EXERCISE AIM:
In the entries that follow, find each line with the word "lines" and copy it.

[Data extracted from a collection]

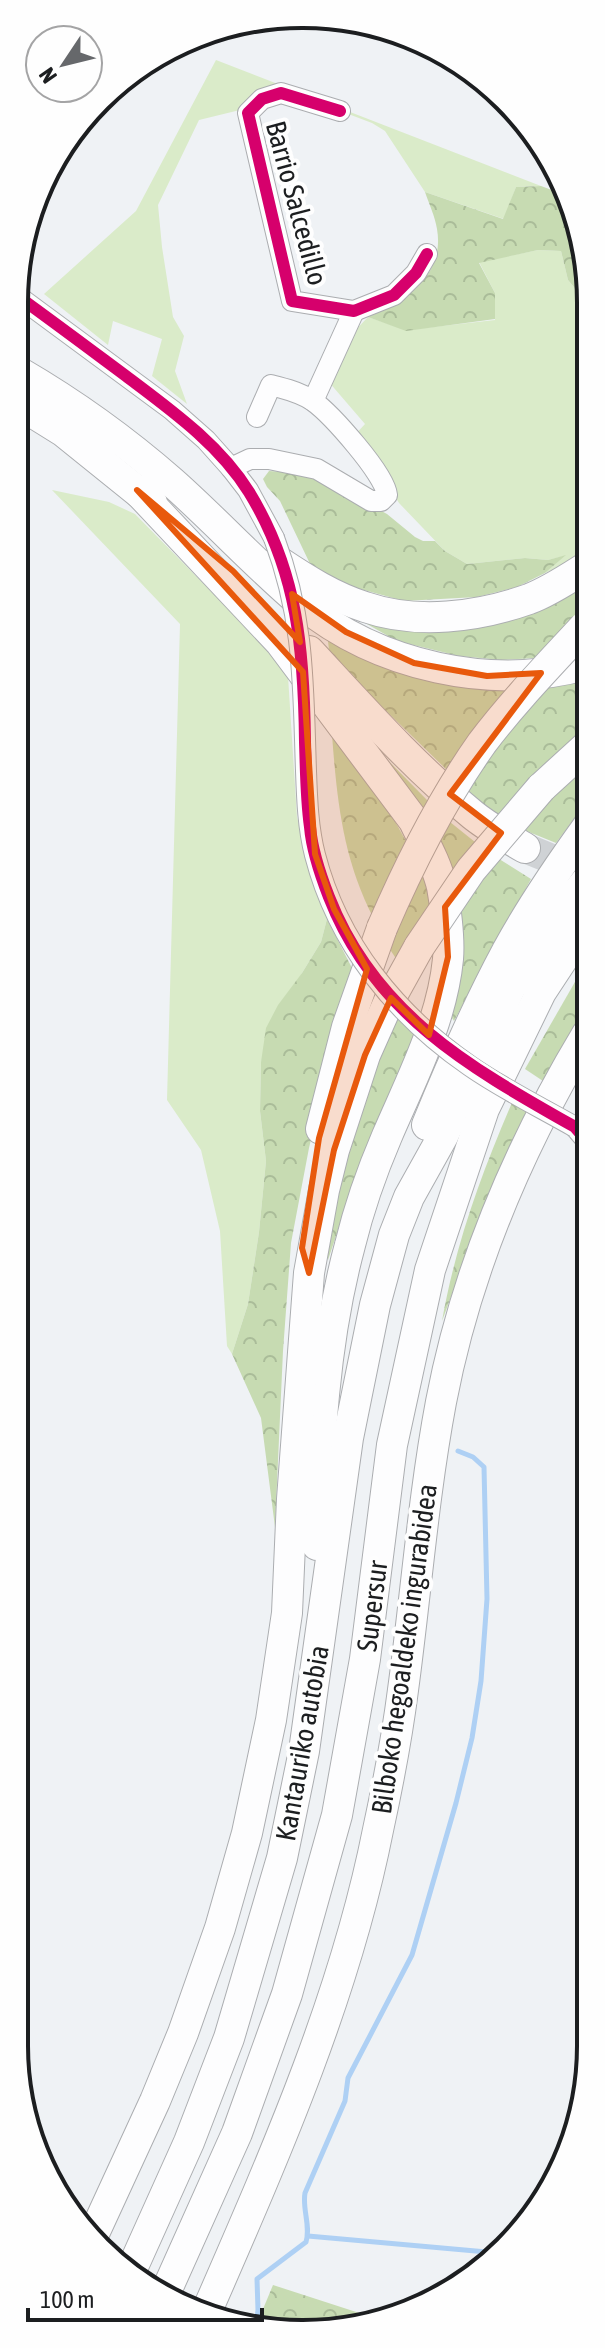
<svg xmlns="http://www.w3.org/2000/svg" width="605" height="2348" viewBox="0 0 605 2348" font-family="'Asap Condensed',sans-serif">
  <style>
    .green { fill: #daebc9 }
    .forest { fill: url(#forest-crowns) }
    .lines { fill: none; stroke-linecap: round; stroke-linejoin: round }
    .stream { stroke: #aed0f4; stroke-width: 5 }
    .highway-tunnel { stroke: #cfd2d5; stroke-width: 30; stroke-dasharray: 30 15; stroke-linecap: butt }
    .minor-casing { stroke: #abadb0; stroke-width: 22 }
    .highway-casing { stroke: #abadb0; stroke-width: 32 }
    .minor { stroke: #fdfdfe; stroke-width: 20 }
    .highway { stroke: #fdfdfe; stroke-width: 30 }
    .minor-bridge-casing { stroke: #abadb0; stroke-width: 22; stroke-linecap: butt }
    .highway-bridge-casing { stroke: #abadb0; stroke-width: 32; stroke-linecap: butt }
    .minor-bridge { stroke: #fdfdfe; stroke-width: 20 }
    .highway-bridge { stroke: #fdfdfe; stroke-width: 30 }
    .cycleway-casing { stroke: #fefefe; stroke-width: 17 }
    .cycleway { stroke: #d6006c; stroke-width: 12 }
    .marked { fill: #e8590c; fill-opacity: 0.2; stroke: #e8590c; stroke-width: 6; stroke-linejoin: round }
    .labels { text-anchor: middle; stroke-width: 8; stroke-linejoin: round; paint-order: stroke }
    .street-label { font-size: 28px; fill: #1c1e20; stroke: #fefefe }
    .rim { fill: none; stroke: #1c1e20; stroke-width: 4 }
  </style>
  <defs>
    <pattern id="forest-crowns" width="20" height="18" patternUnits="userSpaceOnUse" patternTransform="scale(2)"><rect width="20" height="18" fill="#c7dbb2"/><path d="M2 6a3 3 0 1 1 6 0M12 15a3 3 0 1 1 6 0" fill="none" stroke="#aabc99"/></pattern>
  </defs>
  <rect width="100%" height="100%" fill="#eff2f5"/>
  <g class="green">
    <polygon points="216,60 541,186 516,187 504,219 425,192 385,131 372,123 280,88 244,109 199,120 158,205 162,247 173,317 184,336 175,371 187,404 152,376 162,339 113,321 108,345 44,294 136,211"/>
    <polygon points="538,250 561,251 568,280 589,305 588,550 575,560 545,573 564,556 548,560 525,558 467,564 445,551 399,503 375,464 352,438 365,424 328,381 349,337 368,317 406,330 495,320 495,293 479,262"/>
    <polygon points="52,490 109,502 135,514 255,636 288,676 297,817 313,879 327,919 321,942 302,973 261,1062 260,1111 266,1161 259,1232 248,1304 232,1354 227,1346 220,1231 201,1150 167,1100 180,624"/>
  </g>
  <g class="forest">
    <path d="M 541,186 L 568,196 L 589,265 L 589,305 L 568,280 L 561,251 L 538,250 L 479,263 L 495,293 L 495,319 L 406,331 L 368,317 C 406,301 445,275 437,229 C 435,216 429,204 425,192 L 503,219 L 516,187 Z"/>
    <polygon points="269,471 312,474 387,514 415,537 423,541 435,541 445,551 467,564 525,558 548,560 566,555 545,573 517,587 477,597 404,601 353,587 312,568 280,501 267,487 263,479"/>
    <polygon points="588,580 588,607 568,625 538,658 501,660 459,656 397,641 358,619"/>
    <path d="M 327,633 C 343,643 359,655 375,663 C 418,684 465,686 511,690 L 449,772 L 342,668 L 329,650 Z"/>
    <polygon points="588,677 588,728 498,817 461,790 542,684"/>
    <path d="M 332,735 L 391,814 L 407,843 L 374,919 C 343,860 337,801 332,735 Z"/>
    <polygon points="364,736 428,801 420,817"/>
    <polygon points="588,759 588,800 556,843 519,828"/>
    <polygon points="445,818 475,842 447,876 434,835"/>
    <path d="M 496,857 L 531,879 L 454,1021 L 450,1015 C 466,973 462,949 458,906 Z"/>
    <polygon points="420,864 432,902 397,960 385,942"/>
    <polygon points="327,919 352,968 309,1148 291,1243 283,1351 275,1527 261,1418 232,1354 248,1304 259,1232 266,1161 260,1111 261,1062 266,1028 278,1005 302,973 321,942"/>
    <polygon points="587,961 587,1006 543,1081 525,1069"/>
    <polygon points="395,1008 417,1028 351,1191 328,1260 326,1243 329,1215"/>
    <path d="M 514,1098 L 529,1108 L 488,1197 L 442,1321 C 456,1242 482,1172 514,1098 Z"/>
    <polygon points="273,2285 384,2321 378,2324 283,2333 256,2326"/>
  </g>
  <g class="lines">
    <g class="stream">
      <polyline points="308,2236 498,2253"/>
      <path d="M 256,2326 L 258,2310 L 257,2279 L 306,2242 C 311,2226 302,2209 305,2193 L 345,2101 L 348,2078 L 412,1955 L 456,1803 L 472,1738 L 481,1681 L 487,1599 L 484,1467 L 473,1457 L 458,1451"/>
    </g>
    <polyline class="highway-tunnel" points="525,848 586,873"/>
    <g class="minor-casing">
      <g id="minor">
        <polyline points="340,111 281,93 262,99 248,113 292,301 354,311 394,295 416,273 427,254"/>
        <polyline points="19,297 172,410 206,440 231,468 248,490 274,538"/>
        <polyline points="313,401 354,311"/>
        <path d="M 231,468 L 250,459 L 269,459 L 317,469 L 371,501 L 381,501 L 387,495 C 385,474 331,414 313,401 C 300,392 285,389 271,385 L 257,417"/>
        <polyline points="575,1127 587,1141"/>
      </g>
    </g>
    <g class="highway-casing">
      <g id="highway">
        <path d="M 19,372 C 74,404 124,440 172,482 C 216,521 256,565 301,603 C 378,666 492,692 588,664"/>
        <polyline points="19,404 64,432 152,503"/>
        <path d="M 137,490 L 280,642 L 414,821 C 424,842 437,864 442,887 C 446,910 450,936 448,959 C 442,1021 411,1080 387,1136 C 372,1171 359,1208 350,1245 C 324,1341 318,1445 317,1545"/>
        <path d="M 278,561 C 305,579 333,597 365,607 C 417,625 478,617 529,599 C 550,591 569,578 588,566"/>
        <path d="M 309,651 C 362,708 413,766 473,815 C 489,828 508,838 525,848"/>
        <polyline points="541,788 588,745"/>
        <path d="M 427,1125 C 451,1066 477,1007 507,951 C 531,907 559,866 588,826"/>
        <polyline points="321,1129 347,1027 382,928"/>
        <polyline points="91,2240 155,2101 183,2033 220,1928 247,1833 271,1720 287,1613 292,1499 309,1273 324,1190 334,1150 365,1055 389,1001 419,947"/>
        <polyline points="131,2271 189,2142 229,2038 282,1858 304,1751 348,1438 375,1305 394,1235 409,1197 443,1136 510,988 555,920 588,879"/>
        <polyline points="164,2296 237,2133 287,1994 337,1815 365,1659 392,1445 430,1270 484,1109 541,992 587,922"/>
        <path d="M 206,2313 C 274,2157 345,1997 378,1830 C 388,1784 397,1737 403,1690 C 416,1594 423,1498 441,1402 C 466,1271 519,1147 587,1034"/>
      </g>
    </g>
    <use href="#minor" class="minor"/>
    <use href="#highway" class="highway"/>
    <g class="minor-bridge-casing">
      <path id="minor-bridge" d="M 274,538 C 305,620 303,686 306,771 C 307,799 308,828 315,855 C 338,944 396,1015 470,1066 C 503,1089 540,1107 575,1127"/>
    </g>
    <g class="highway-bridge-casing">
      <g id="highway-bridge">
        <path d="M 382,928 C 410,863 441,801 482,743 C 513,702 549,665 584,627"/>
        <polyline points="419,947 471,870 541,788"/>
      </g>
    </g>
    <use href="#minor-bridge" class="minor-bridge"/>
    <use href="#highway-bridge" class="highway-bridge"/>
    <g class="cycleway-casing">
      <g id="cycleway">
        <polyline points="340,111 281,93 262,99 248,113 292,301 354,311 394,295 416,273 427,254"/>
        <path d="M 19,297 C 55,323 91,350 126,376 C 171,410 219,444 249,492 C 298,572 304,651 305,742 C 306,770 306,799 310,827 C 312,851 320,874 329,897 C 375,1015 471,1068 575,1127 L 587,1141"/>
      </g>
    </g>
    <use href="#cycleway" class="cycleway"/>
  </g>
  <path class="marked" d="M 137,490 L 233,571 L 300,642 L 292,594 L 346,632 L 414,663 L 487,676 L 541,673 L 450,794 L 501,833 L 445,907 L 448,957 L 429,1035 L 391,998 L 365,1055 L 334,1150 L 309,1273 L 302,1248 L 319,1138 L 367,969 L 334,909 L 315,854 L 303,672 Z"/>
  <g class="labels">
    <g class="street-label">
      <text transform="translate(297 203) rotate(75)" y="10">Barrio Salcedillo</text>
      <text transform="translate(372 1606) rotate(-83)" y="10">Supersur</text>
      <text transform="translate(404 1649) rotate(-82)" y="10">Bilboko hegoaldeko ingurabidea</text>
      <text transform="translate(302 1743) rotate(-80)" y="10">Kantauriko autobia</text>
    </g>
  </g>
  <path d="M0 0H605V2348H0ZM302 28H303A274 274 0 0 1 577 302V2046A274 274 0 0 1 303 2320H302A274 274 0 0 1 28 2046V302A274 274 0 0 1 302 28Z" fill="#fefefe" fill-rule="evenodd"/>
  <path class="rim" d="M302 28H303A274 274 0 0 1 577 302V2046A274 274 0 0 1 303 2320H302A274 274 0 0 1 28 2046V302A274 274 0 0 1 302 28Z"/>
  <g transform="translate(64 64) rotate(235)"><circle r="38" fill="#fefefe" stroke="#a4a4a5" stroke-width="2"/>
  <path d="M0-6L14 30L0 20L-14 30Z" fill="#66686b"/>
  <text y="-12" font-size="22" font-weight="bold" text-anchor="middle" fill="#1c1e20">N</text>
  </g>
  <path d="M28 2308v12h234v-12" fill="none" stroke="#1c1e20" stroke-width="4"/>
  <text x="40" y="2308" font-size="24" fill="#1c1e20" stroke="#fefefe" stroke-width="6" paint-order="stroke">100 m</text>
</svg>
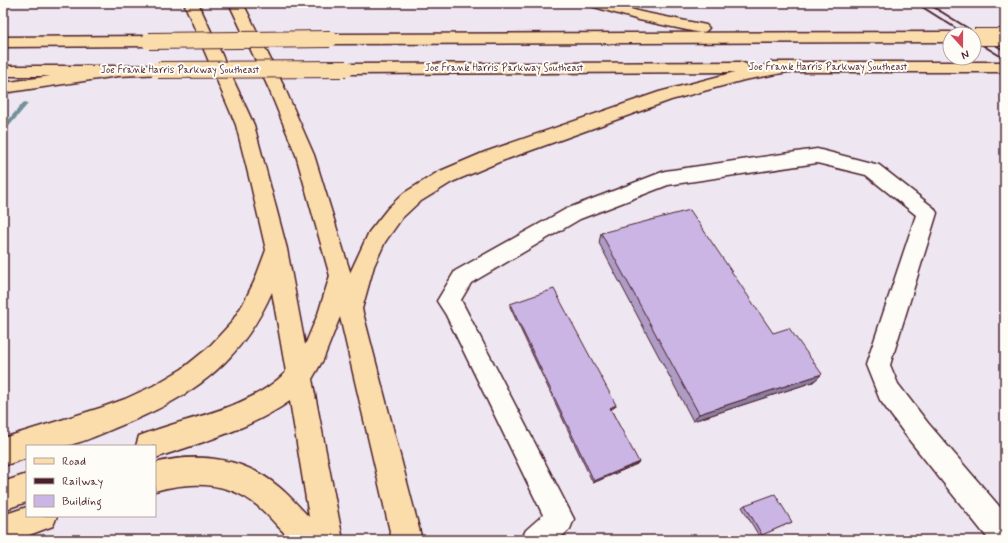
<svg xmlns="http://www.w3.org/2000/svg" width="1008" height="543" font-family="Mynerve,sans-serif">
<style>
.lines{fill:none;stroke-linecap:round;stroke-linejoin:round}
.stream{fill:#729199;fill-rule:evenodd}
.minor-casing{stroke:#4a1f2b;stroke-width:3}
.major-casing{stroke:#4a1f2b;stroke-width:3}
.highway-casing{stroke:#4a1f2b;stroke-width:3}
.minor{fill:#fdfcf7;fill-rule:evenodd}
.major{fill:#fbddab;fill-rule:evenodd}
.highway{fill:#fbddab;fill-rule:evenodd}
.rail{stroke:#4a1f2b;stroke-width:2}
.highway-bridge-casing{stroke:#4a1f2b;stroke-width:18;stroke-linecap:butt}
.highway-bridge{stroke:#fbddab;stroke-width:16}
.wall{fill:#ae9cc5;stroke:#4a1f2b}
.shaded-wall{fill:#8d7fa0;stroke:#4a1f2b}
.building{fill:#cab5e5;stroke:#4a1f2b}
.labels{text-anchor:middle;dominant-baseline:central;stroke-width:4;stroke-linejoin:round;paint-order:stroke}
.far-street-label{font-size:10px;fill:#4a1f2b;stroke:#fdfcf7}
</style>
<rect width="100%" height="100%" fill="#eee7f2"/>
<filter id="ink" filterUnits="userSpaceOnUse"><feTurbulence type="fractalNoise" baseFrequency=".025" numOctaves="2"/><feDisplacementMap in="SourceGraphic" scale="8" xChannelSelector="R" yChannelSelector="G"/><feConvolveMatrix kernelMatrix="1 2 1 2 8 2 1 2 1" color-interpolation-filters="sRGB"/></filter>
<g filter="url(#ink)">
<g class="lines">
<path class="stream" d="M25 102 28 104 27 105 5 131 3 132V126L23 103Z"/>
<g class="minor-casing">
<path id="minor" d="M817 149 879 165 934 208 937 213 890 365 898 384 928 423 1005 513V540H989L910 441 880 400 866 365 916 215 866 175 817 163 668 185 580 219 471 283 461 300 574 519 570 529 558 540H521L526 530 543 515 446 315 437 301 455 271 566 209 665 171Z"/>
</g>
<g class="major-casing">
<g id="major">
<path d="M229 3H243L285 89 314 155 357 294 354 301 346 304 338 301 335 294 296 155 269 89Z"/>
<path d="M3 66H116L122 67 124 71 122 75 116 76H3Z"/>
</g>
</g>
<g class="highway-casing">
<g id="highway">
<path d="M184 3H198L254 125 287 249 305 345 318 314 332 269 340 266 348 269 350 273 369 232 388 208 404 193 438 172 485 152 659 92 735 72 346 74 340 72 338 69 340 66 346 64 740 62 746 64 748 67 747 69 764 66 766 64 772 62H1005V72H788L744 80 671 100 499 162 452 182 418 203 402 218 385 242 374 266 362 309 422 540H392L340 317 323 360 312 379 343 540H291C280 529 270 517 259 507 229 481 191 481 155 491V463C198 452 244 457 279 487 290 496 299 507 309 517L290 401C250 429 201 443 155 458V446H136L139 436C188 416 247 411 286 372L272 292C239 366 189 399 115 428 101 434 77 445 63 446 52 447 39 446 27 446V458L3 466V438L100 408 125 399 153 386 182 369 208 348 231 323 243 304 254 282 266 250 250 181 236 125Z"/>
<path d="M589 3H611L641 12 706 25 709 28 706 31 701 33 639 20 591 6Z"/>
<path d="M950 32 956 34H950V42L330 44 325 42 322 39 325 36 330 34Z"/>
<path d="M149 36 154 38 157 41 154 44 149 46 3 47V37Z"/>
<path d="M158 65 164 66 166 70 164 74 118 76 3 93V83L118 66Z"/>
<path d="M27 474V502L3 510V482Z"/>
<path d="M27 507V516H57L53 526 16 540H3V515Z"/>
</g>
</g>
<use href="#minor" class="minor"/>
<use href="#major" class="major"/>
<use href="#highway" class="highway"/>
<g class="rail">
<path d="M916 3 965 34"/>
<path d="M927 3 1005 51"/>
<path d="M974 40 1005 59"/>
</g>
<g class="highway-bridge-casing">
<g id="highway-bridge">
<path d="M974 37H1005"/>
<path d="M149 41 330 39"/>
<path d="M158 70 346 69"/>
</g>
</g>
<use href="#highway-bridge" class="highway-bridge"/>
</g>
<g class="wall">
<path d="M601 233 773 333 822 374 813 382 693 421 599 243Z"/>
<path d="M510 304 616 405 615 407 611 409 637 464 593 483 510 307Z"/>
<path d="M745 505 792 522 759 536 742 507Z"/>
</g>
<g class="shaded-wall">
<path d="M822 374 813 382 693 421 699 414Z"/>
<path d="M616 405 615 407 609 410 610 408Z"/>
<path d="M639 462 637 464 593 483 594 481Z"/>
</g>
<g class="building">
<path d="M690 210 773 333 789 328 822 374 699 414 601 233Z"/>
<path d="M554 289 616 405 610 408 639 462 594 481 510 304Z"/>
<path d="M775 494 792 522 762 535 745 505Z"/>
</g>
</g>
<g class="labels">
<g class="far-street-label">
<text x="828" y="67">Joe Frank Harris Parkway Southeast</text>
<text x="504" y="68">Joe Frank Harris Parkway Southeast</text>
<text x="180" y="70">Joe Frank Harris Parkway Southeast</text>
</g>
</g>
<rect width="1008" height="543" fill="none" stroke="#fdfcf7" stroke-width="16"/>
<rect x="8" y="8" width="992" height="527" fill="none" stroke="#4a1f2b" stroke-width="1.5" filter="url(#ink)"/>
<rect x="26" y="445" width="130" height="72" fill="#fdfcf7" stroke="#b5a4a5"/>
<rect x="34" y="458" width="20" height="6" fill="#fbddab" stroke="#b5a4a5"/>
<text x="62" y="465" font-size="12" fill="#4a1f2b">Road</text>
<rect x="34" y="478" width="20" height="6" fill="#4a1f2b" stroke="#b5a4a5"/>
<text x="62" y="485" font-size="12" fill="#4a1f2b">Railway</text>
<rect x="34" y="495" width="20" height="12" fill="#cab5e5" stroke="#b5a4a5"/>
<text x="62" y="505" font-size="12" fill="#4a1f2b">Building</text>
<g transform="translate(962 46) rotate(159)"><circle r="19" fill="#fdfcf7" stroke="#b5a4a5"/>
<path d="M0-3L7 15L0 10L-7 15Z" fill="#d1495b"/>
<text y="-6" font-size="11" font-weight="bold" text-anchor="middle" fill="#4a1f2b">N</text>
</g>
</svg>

FINAL ANSWER:
    .lines { fill: none; stroke-linecap: round; stroke-linejoin: round }
  <g class="lines">
.lines{fill:none;stroke-linecap:round;stroke-linejoin:round}
<g class="lines">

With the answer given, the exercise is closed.